Clinic-community collaboration adolescent toolkit

Clinic-community collaboration adolescent toolkit

Adolescents and young people account for an estimated 45% of all new HIV infections, of which 70% live in sub-Saharan Africa. Within this age group, young women and key populations are disproportionately affected. Despite having the necessary tools, diagnostics and treatment, only half the number of adolescents who require antiretroviral therapy are accessing this life-saving treatment. Adolescents and young people continue to be underserved and left behind, and as a result are experiencing higher rates of new HIV infections, poor virologic suppression and AIDS-related deaths. As we fail to reach the 2020 super-fast-track targets by a substantial margin, intensified focus on linking adolescents and young people to services is urgently needed.

Amplifying best practices and evidence-driven solutions in finding, treating and retaining adolescents and young people will require service delivery mechanisms that can move beyond a siloed biomedical response to ones that address the underlying psychosocial barriers and intersecting forms of discrimination, stigma and structural inequality affecting their lives. A holistic, integrated approach is needed, one that listens, understands, and responds to their needs, whilst putting young people and their communities at the centre of that response.

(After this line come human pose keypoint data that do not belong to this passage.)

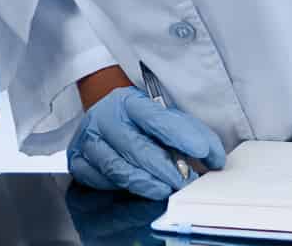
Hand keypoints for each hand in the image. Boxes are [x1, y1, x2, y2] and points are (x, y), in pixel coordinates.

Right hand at [68, 86, 225, 200]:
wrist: (108, 120)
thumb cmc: (143, 126)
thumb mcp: (169, 120)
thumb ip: (194, 135)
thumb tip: (215, 159)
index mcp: (128, 101)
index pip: (153, 116)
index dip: (178, 133)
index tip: (201, 150)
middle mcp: (104, 117)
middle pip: (135, 146)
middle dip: (164, 169)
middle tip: (185, 183)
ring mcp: (88, 139)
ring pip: (116, 166)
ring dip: (145, 183)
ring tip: (164, 190)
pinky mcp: (77, 159)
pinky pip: (96, 179)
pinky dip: (117, 187)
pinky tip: (134, 187)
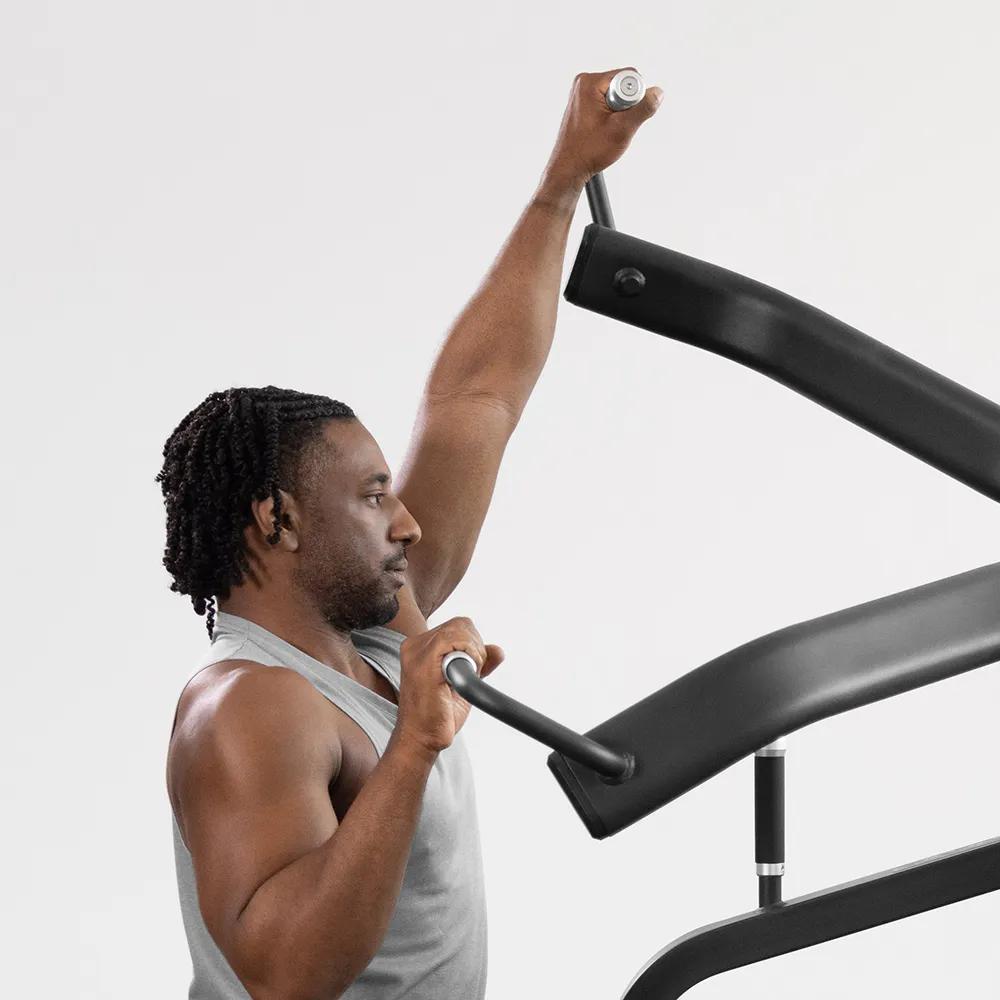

We need to invest and strengthen the capacity of communities to become an integral part of the health service through developing and promoting innovative, high quality, user-responsive models of care that effectively link and support facility and community organisations in a continuum of excellence. This toolkit provides much-needed support to that linkage, offering several strategies and case examples across the treatment cascade on how clinics and local organisations are working together, whilst outlining a clear plan for collaboration that may be taken up across the region.

The development of these toolkits is based on a partnership between ViiV Healthcare’s Positive Action and PATA, that was initiated in 2016. The partnership focused on clinic-community collaboration, working across nine countries, whilst supporting and drawing lessons from 36 of such clinic-community collaborative partnerships. This led to the development of the first edition of the Clinic-Community Collaboration (C3) Toolkit ‘Working together to improve PMTCT and paediatric HIV treatment, care and support’ and the ‘Be-Connected Course’ in 2017. This second edition of the C3 Toolkit once again offers a practical “how to” application of the methodology that is centred on cooperation, joint planning and structured partnership, with the focus now on how clinics and communities can work together to improve service delivery for adolescents and young people. This edition of the tool has been informed though drawing lessons from 20 clinic-community collaborations across Zambia and Kenya.

We are honoured to continue the scale up of clinic-community initiatives, while furthering the evidence on their value, with such evidence used to advocate for investment, resource allocation and capacity building. Today more than ever, clinic community collaboration is needed to ensure that HIV service delivery remains a priority, human rights are respected, protected and fulfilled, and policymakers and implementers are held accountable to working collaboratively at all levels.